Al rescate de los "dinosaurios"

Higinio Esparza
Higinio Esparza Ramírez en un artículo publicado en la edición de febrero de la Revista Progreso que dirige el compañero Francisco Hernández González habla de la diferencia entre los periodistas de la “Vieja Guardia” y los egresados de las escuelas de Ciencias de la Comunicación caídos de rebote en las salas de redacción: la principal consiste en que los antiguos llegaban a los periódicos sin más herramienta que una vocación a toda prueba y el deseo de destacar en un oficio duro pero noble y se formaban sobre la marcha en la práctica, mientras que los nuevos llegan de rebote, con el cerebro rebosante de teoría pero sin el conocimiento y la sabiduría que da la práctica que por su título de licenciados sin todavía hacer nada se sienten merecedores al premio Pulitzer o cualquier otro galardón.

De “dinosaurios”  calificaban  con desdén a los  viejos reporteros  los jóvenes reporteros egresados de las escuelas de periodismo, caídos de rebote en las salas de redacción, además de acusarlos de corruptos e intocables en las fuentes informativas y en el renglón publicitario.

→ **Ejercicios propuestos**
1/ Traduce al inglés esta oración del texto sobre los periodistas, por favor: "De “dinosaurios”  calificaban  con desdén a los  viejos reporteros  los jóvenes reporteros egresados de las escuelas de periodismo, caídos de rebote en las salas de redacción, además de acusarlos de corruptos e intocables en las fuentes informativas y en el renglón publicitario."
2/ Reproduce el fragmento del texto sobre los periodistas que empieza con las palabras que contienen "Al rescate de" y termina con "cualquier otro galardón.", cambiando "Revista Progreso" por "Revista Avance".
Los registros no guardan relación con el texto sobre los periodistas.

→ **Datos proporcionados**
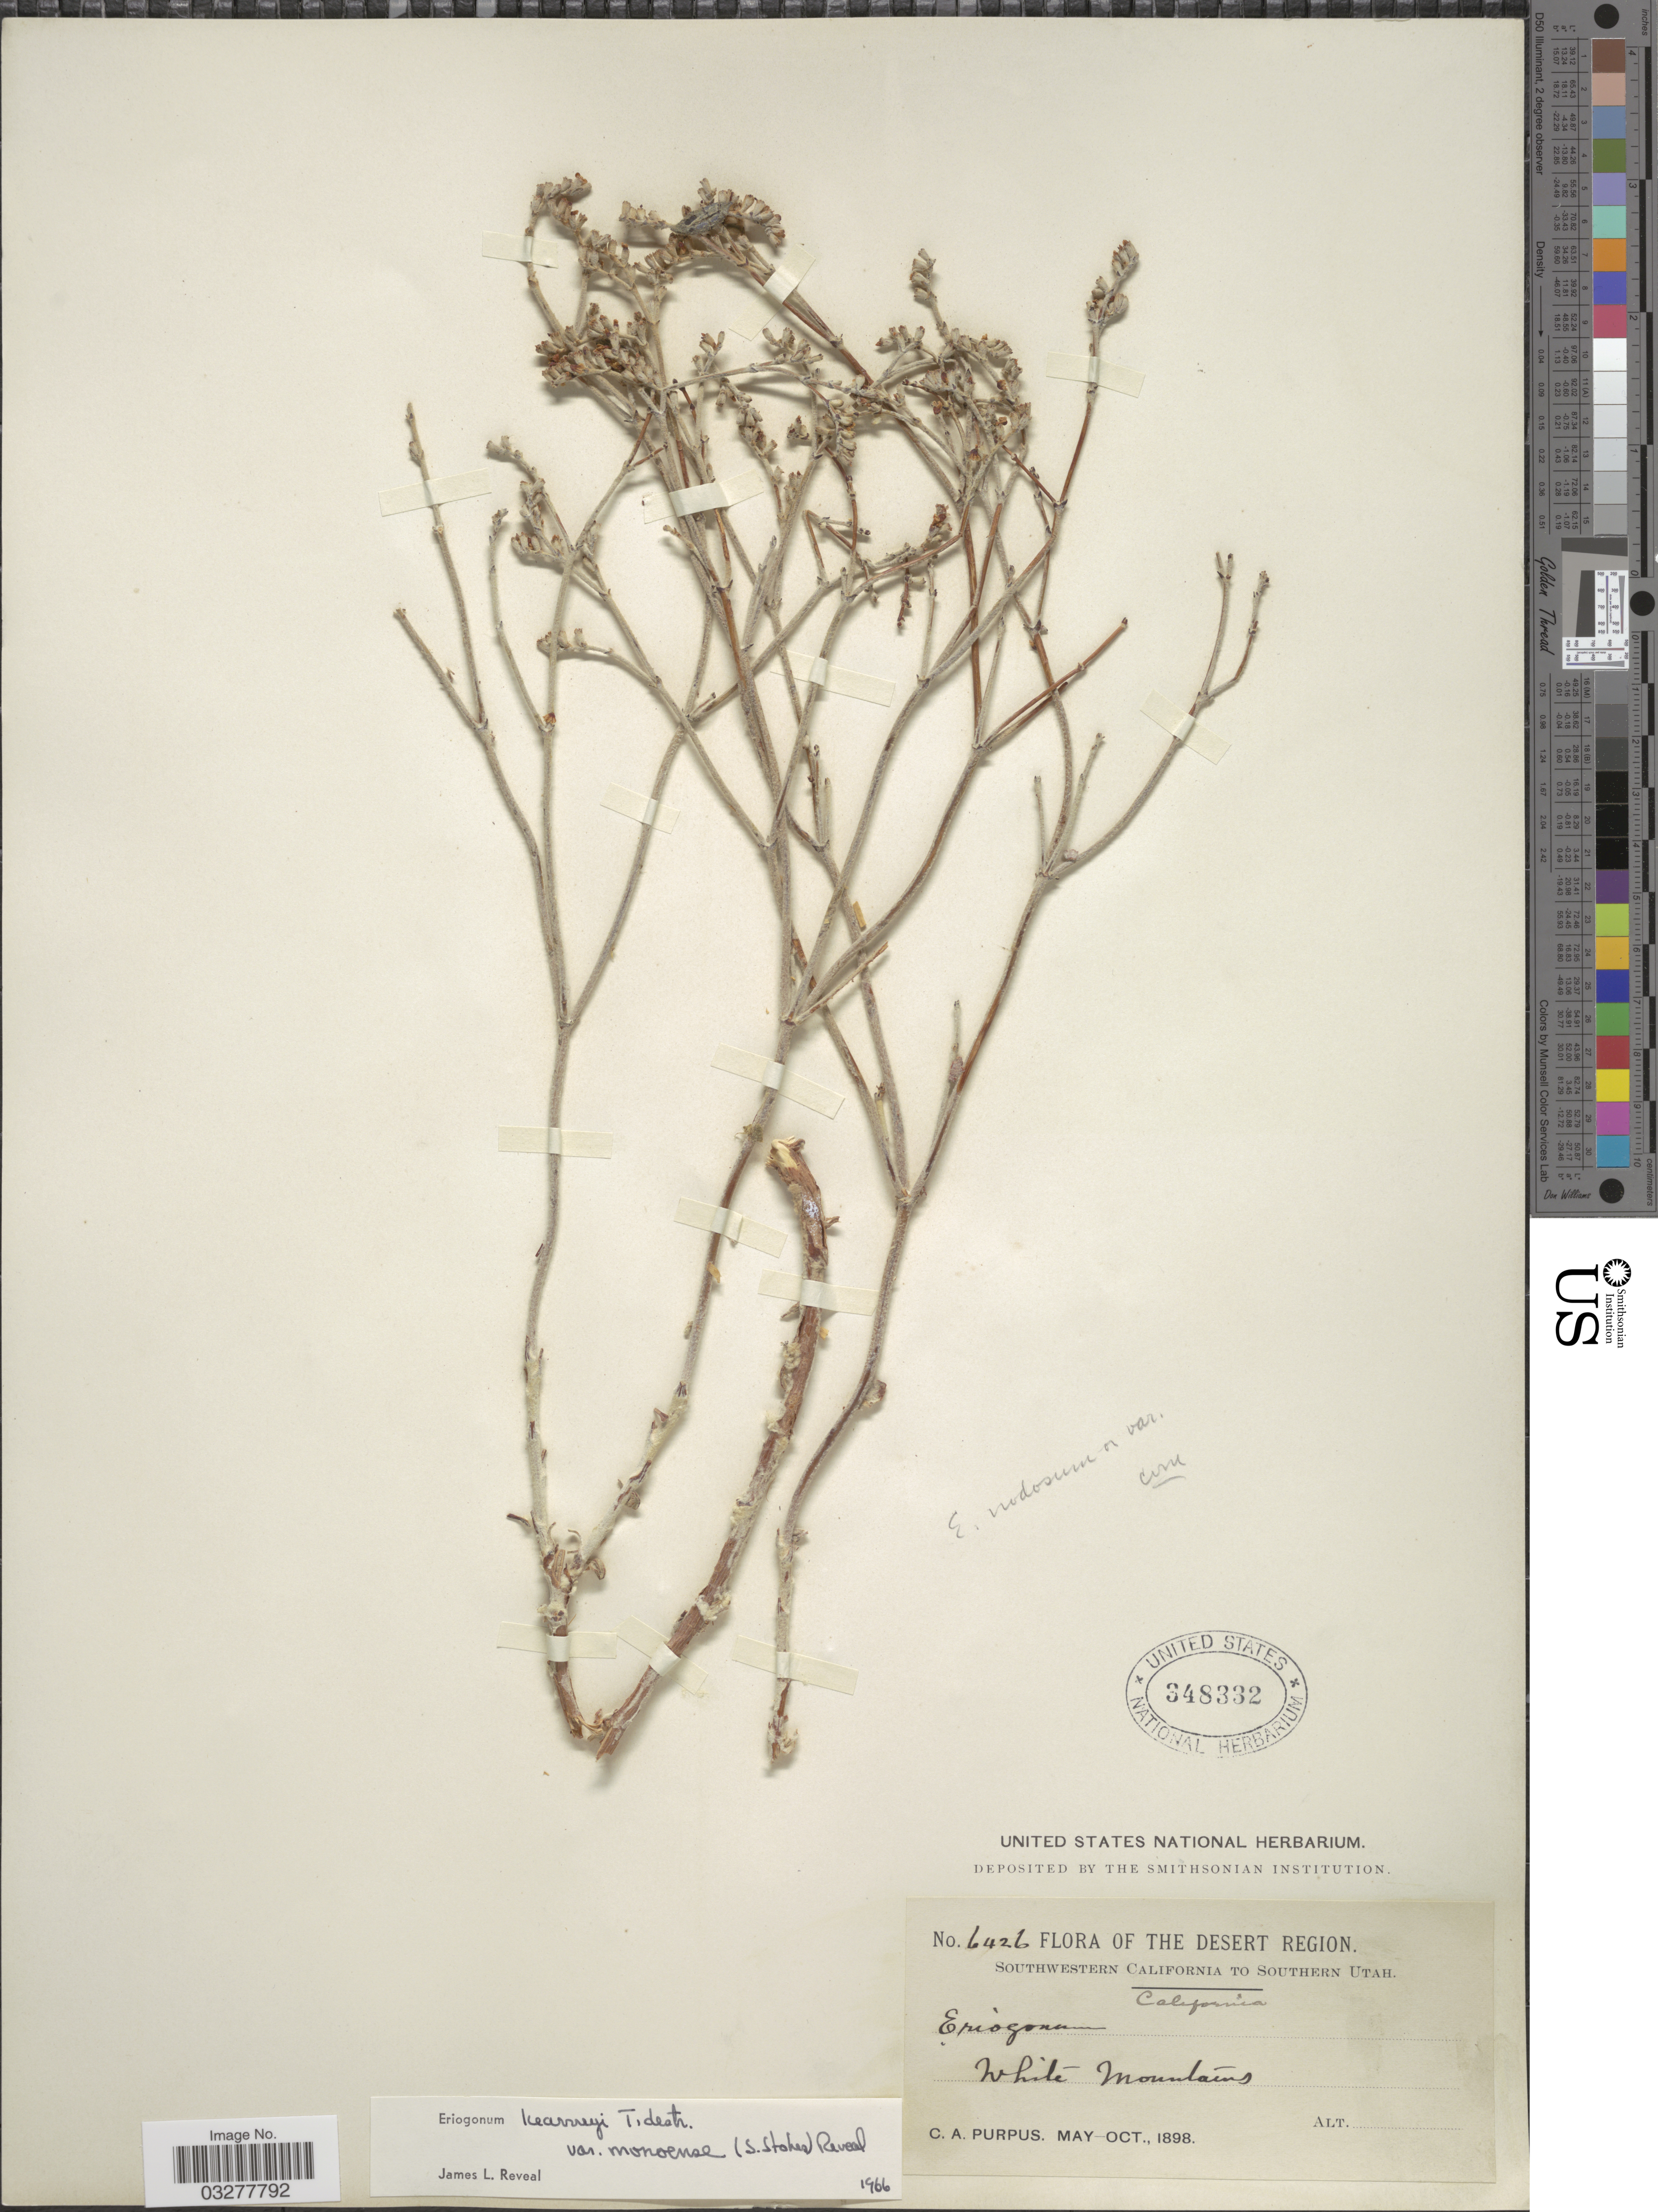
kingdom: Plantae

--

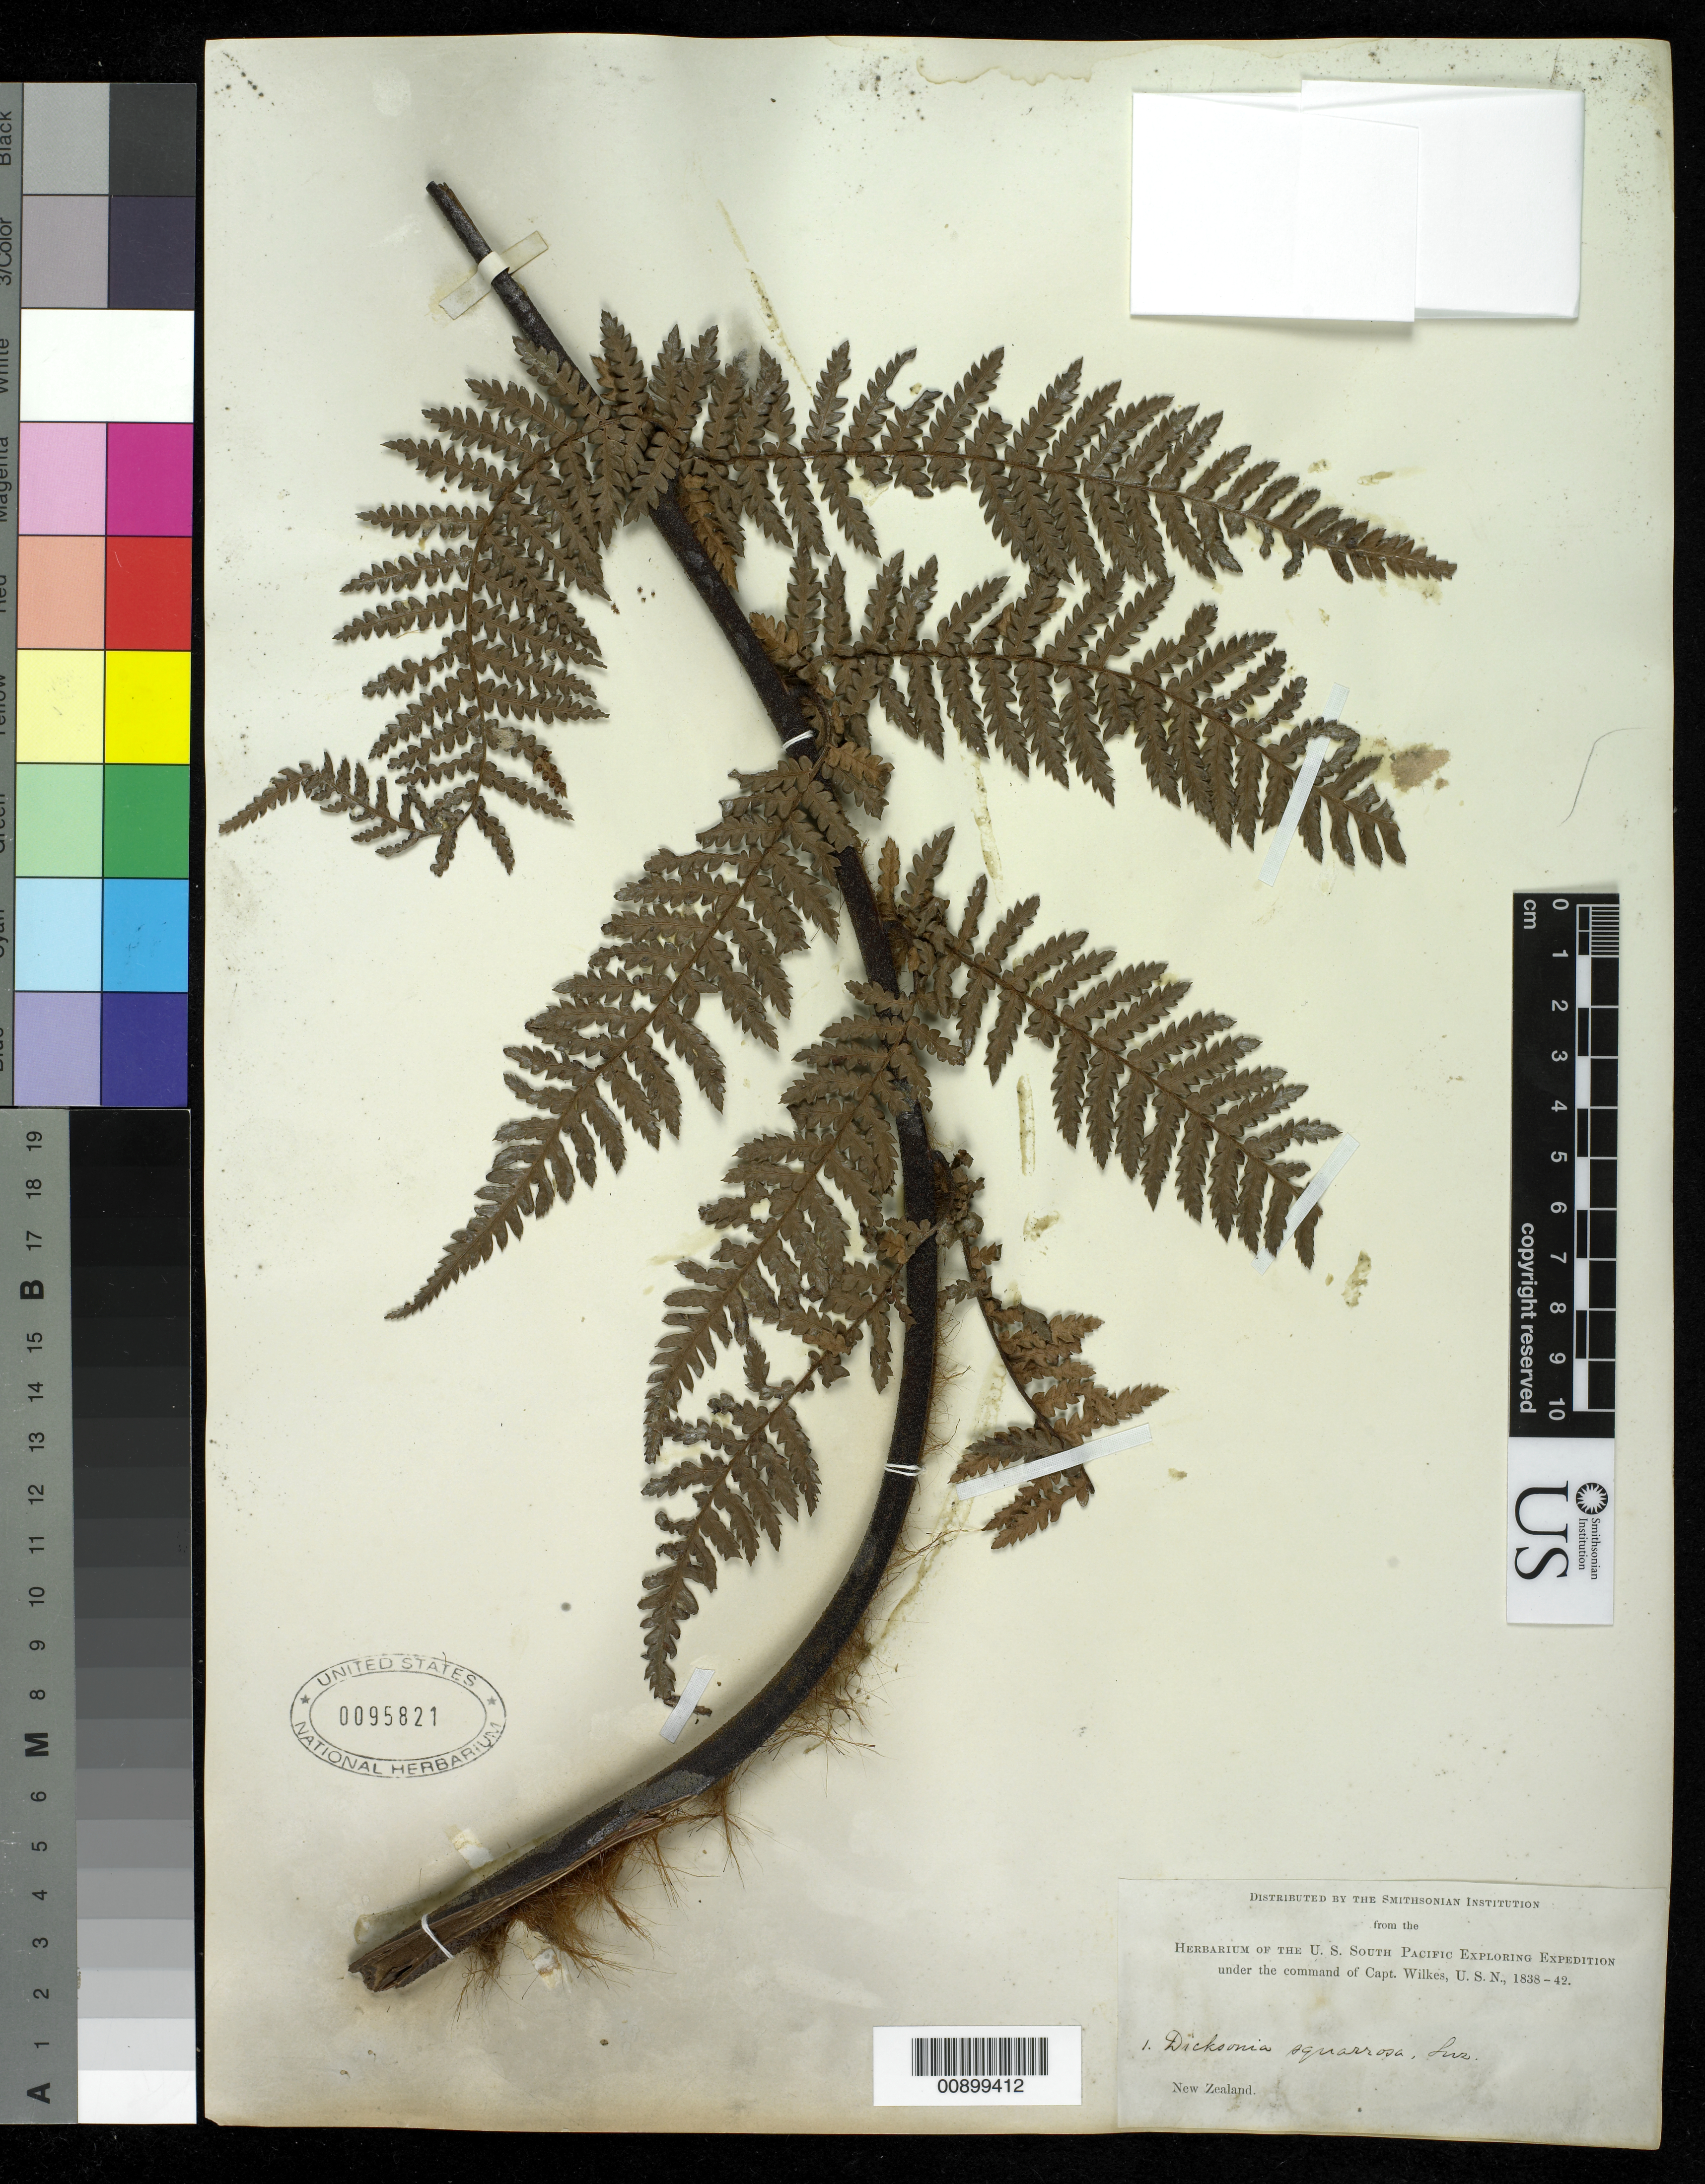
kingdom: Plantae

→ **Respuestas esperadas**
1/ The young reporters who graduated from journalism schools, who had landed in the newsrooms on the rebound, disdainfully called the old reporters “dinosaurs,” in addition to accusing them of being corrupt and untouchable in their news sources and in the advertising area.

2/
Al rescate de los "dinosaurios"

Higinio Esparza
Higinio Esparza Ramírez en un artículo publicado en la edición de febrero de la Revista Avance que dirige el compañero Francisco Hernández González habla de la diferencia entre los periodistas de la “Vieja Guardia” y los egresados de las escuelas de Ciencias de la Comunicación caídos de rebote en las salas de redacción: la principal consiste en que los antiguos llegaban a los periódicos sin más herramienta que una vocación a toda prueba y el deseo de destacar en un oficio duro pero noble y se formaban sobre la marcha en la práctica, mientras que los nuevos llegan de rebote, con el cerebro rebosante de teoría pero sin el conocimiento y la sabiduría que da la práctica que por su título de licenciados sin todavía hacer nada se sienten merecedores al premio Pulitzer o cualquier otro galardón.